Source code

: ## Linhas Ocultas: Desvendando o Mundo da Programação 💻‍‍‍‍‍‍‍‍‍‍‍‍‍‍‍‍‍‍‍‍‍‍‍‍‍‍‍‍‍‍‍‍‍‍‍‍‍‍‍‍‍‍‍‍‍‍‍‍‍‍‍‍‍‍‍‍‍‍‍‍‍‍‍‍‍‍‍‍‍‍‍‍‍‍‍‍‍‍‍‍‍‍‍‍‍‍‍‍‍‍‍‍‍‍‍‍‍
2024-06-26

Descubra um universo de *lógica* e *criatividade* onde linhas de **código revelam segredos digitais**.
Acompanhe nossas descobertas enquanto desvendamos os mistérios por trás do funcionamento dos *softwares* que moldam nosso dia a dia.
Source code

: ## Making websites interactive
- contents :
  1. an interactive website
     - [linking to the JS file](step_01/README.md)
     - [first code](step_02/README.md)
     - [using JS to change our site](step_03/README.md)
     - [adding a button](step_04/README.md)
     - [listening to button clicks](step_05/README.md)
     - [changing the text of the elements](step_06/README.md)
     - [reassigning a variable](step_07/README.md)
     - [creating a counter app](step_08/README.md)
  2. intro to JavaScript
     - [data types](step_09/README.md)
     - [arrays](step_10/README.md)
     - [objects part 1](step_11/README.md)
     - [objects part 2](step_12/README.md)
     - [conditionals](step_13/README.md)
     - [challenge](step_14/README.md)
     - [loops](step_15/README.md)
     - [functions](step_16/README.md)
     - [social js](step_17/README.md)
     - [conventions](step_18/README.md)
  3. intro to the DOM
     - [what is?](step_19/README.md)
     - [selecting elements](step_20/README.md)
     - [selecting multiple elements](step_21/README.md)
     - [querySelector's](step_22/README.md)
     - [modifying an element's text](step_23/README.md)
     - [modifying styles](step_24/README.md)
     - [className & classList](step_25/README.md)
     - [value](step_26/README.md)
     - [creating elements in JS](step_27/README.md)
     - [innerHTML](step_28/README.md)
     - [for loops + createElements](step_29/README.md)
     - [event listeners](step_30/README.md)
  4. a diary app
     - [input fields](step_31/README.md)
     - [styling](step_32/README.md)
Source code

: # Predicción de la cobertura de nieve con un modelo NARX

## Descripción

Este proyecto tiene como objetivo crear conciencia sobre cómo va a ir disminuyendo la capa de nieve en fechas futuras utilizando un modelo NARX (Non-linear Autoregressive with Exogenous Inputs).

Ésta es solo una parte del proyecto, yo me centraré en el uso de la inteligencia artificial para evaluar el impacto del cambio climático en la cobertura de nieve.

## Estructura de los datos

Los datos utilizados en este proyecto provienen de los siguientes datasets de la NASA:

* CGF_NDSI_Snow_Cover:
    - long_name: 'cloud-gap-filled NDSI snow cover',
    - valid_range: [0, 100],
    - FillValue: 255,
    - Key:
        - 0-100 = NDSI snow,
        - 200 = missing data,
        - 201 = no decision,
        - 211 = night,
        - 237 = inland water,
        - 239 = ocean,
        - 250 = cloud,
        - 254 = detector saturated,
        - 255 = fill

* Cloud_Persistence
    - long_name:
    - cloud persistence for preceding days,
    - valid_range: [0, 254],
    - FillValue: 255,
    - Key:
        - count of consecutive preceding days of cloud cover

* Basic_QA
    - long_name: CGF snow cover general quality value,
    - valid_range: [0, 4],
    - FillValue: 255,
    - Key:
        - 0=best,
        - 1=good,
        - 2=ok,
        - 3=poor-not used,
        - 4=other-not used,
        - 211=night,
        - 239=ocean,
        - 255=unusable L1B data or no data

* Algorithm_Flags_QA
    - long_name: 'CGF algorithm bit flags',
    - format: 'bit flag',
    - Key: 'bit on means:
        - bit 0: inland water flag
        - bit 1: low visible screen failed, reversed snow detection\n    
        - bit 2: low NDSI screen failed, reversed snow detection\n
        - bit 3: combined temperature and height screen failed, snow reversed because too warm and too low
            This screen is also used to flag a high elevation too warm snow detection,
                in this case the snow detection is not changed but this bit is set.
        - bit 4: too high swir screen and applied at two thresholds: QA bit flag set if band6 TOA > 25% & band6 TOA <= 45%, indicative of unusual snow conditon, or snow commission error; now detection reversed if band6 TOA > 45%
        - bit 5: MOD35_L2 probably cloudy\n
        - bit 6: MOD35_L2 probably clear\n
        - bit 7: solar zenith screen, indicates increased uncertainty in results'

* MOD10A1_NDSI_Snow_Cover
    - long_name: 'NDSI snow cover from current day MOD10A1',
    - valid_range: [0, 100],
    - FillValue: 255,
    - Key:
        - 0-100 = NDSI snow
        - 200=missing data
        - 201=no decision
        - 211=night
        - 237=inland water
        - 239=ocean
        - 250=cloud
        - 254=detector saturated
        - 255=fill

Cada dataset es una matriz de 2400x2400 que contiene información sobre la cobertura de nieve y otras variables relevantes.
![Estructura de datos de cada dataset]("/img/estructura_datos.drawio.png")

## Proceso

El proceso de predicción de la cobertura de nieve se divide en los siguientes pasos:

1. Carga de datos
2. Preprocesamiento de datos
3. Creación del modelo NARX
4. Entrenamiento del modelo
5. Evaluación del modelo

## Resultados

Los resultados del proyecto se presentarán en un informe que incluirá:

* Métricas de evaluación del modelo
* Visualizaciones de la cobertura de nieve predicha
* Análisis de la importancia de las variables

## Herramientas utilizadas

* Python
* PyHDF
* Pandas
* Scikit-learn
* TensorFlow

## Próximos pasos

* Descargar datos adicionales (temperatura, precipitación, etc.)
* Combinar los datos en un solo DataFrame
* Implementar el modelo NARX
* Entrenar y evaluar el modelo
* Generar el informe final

--------

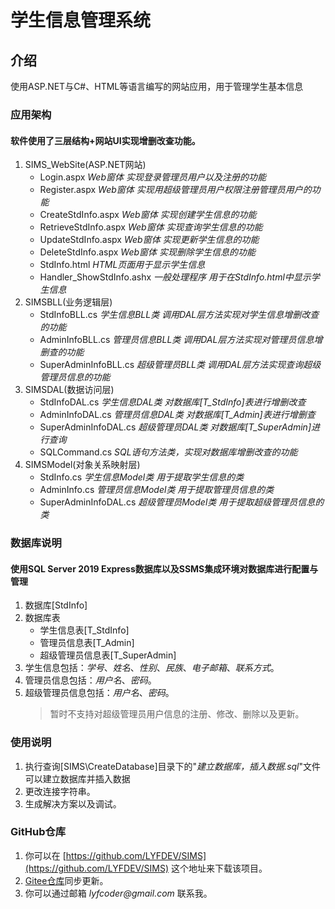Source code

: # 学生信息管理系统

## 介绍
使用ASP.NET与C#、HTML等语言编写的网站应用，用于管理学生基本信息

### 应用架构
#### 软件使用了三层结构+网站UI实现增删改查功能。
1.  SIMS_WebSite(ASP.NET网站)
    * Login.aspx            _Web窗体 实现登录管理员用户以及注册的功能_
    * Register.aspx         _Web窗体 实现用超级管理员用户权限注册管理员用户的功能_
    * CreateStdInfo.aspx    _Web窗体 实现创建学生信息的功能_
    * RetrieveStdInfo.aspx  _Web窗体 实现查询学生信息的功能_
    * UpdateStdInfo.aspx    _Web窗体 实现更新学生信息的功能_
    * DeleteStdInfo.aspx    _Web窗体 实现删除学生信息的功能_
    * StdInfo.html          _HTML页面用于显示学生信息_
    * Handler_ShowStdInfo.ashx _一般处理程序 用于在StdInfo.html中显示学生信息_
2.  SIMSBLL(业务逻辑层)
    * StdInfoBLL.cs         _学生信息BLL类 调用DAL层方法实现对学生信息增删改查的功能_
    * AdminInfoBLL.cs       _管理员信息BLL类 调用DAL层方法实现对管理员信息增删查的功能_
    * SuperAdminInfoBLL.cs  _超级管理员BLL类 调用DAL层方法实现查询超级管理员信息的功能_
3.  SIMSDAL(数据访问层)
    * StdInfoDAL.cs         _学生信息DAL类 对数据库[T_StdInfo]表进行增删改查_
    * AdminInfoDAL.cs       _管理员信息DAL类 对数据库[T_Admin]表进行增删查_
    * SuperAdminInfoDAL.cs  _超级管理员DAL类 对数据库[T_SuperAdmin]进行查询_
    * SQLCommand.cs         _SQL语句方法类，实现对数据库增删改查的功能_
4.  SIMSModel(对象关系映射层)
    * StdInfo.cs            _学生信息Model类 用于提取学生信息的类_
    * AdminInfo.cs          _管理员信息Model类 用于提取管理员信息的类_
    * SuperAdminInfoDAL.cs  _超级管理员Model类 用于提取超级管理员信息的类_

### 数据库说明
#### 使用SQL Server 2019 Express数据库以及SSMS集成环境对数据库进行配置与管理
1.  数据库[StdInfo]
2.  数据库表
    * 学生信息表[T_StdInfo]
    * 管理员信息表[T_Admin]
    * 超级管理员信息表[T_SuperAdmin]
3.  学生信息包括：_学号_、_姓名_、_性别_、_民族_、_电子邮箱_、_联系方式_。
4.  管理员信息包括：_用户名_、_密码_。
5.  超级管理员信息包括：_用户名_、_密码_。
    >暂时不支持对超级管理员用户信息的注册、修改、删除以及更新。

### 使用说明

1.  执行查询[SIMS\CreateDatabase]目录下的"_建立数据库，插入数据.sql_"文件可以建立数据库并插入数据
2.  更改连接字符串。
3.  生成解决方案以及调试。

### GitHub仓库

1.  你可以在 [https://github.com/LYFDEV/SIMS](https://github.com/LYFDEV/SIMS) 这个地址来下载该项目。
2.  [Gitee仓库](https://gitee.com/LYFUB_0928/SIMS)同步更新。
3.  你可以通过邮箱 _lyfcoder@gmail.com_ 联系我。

--------

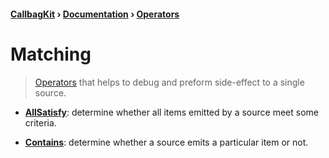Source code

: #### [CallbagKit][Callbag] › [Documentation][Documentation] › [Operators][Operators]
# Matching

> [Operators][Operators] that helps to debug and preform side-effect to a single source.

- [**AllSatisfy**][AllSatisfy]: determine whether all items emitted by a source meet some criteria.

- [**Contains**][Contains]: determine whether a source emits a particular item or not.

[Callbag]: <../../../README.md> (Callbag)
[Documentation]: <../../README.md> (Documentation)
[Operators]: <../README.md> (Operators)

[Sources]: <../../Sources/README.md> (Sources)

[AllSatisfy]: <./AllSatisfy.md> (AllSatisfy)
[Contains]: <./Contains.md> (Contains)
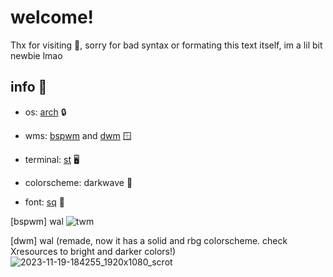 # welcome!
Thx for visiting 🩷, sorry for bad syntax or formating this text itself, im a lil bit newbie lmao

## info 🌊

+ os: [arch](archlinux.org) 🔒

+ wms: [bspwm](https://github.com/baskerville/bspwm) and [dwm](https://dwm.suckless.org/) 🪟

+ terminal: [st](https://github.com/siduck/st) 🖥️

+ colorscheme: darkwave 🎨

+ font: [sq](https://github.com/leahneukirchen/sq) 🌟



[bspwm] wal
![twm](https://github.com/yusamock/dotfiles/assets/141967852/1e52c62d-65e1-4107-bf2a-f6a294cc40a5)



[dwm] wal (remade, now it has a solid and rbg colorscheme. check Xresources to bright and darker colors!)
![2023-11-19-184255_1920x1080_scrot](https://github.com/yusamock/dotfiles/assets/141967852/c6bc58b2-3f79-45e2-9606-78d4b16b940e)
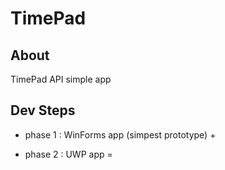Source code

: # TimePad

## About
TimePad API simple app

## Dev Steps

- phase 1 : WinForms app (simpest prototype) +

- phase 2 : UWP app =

--------

Task statement ▸
Reply with only the number of lines in the material above where the string "Operators" appears.

Written answer ▸
3